The online definition of Desire is:
Noun – A strong feeling of wanting to have something or wishing for something to happen.
Verb – Strong wish for or want (something).
Wishin’ n’ hopin’ won’t make it so. Living in the land of ‘desire’ steals my power.
Think about it. When was the last time you said something like… I wish I could lose weight. I wish she wouldn’t do that. I wish they’d quit fighting, or yelling or drinking or smoking.
Not much power in a wish — unless of course you’re a fairy and carry around a magic wand or are a genie in a bottle who’s just been released.
No. The real power is in transforming our wishes to declarations of our WILL.
I wish I could lose weight.
I want to lose weight.
I can lose weight.
I will lose weight.
And then…. doing the work. Our work, whatever that is, of engaging our will into the act of making it happen. Committing to our BE. DO. HAVE. BE committed to DO what it takes to HAVE what I want — with of course the caveat that whatever we do, it harms no one and creates better in the world.

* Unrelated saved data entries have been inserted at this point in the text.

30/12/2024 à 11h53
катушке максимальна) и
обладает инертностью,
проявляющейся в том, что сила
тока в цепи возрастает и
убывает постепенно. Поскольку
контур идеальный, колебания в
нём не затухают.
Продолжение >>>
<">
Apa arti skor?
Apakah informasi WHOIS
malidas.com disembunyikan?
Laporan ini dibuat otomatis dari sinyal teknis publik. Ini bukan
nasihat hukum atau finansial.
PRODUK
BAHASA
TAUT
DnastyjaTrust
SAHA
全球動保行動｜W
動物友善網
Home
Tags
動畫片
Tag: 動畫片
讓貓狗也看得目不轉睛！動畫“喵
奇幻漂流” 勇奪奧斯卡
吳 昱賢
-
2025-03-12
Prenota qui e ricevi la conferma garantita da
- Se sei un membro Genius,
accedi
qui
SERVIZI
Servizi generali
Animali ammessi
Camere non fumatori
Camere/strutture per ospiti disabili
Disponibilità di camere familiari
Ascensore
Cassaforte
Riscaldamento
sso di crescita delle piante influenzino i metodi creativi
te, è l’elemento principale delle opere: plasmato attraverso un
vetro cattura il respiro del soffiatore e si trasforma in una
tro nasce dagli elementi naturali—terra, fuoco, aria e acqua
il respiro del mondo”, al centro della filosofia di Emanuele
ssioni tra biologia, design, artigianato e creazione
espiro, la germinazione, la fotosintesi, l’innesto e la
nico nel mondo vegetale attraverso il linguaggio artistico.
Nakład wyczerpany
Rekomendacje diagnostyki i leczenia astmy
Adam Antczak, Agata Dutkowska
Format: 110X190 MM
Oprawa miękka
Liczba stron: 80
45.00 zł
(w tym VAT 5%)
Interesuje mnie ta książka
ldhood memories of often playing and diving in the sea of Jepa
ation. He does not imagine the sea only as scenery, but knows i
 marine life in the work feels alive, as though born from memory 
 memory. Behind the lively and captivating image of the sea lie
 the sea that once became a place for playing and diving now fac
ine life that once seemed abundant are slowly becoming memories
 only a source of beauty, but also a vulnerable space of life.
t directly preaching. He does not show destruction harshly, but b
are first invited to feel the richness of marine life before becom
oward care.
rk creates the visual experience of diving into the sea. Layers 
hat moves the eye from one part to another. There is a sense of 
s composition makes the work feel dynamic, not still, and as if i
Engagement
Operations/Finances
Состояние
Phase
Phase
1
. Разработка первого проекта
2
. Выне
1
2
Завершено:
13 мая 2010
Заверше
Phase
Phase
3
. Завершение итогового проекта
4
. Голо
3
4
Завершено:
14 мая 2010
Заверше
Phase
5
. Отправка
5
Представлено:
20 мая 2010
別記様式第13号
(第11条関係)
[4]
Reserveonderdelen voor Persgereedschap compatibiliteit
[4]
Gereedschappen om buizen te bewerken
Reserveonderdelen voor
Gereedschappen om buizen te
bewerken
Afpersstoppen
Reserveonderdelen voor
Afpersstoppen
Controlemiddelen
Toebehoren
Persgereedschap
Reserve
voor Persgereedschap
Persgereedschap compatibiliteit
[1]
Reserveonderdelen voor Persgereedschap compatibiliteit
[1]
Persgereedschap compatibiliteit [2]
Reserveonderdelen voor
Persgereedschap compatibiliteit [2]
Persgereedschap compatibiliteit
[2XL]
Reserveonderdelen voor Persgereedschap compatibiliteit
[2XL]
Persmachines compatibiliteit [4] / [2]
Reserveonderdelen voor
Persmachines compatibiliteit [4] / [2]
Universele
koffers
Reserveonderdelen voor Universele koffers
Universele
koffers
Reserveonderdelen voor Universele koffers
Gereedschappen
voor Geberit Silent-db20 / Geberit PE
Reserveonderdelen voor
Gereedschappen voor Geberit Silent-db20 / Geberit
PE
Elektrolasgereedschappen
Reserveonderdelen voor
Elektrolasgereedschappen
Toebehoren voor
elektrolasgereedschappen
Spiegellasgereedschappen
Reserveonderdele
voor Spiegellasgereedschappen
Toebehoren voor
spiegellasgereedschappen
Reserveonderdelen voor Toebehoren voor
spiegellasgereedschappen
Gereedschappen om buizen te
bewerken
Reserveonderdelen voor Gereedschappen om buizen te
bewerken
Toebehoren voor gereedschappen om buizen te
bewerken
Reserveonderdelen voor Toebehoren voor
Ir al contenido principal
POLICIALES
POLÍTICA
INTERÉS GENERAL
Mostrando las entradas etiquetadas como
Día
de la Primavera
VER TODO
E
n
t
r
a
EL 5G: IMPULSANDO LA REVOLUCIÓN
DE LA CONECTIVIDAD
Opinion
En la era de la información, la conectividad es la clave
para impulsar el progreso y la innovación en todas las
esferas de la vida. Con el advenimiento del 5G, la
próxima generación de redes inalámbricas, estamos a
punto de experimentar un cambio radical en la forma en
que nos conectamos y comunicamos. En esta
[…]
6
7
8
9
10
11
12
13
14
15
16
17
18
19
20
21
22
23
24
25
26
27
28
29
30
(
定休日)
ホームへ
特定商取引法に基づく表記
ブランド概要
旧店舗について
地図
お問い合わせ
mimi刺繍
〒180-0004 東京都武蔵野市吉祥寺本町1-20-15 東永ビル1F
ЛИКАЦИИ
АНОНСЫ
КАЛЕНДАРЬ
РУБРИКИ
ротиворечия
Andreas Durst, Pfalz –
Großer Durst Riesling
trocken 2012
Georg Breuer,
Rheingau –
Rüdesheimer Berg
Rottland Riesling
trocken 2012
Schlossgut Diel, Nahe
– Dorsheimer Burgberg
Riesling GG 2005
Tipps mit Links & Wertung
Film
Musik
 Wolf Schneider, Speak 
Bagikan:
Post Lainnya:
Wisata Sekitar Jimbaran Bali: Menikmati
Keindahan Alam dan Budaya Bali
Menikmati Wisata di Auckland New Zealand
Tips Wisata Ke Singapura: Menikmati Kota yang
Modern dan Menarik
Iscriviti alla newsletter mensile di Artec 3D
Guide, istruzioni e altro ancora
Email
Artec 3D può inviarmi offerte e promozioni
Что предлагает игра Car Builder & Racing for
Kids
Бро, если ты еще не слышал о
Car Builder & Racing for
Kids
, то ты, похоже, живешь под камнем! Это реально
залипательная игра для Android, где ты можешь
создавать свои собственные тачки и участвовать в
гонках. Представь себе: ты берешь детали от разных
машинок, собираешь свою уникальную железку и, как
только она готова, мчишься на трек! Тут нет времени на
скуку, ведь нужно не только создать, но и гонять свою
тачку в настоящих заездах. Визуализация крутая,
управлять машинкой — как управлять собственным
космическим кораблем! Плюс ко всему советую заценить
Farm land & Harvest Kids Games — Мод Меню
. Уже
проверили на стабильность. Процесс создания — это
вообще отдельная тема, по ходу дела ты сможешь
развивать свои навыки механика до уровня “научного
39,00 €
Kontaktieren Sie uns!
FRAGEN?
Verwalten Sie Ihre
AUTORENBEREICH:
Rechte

In Ethical Intelligence: Five Principles for Untangling Your Toughest Problems at Work and Beyond, Dr. Bruce Weinstein, (The Ethics Guy) lists the five principles that form the core of ‘ethical intelligence’ as:
- Do No Harm
- Make Things Better
- Respect Others
- Be Fair
- Be Loving
In other words, in all things, don’t act like a four-year old throwing a tantrum to get their way.
A while ago, I caught myself acting out in the Do No Harm arena. I was chatting with someone about something we were planning. Someone else had done something that changed what we’d already planned (which btw, in my humble opinion was inconsiderate and selfish — so there!). Rather than go and talk to the individual to gain clarification, I engaged in the negative side of Do No Harm. I gossiped, criticized and complained. I became the problem.
At the time, I caught myself in the first couple of minutes and stopped and acknowledged I was behaving badly. It didn’t change the facts though. For all I wished I hadn’t engaged, I was acting unethically. Behaving without integrity.
There’s nothing to be gained in gossiping behind someone’s back. There’s lots to lose.
Gossip causes harm.
Criticizing, condemning and complaining does too.
And both steal my power.
I wish… I hadn’t succumbed to my lower instincts — I gave away my power when I did that. Both in the act of gossiping and the wishing I hadn’t.
My ‘desire’ is to act with integrity in all things.
Problem is, there’s no integrity in just wishing I did or didn’t do something.
Integrity rests in my actions. In my living up to my best self. In my choices to act out on my higher good and to Do no harm. Make things better. Respect others. Be fair and be loving.
I made a choice when I acted out. It was not a healthy choice. I could have chosen to not engage in the negative talk and focused instead on exploring options on how to incorporate this new idea as seamlessly as possible to the benefit of everyone.
Which, eventually we did — because, in all fairness, what the other person did enhanced what we’d planned and the event was even more impactful than we’d imagined — because of their contribution.
Ultimately, the goal is to make things better so that everyone can shine — and co-create and collaborate and co-exist — on the highest level possible.
I am a work in progress. And when I slip onto lower ground, progress is made when I stop, take a breath, re-group and re-connect to my belief and knowing that when I choose always to act out from my higher self and stand in my power, I make my world, and the world around me, better.
And in that place, I breathe and say, Bless them. Forgive me.
And begin again.
Always begin again.
Catching myself in a self-defeating game, and correcting my course, is the way to living in my power. It keeps me centered in the 5 principles of ethical intelligence.